• [Exercise prompt] Each line below that contains "hand" counts once; report the total and nothing more.

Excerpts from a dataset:
%%

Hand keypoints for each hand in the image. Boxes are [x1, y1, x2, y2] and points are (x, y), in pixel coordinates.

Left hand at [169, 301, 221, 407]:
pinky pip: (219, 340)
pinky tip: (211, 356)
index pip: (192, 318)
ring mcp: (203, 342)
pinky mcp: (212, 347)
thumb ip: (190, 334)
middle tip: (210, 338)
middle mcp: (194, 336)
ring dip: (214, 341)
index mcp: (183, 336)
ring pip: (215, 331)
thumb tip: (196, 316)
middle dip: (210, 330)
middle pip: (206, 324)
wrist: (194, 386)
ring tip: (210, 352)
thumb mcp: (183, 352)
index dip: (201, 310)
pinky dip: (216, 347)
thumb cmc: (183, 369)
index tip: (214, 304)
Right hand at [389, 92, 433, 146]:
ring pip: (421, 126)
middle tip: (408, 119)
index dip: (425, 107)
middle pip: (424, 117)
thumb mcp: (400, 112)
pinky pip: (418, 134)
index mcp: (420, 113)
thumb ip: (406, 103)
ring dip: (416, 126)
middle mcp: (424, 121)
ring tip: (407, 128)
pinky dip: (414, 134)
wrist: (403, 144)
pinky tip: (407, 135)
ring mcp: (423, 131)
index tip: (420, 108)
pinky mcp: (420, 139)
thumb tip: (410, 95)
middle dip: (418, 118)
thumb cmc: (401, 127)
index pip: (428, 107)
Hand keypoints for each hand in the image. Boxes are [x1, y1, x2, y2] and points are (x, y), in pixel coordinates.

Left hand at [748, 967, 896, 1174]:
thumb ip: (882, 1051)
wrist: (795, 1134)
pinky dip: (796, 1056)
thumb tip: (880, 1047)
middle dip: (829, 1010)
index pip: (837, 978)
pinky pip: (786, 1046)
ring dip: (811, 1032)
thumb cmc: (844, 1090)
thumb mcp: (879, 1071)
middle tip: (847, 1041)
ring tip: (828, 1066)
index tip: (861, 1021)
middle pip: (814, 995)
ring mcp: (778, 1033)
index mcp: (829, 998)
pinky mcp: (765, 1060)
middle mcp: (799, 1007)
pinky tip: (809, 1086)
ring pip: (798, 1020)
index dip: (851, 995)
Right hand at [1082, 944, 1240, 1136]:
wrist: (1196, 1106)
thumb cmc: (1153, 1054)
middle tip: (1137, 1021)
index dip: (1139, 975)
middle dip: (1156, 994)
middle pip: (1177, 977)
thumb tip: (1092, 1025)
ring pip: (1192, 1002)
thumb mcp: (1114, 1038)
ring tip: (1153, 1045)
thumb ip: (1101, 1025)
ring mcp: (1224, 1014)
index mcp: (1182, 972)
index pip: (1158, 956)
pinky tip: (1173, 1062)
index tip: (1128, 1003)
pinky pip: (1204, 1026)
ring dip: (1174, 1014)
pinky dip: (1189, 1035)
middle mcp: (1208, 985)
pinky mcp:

%%

• [Task output] 6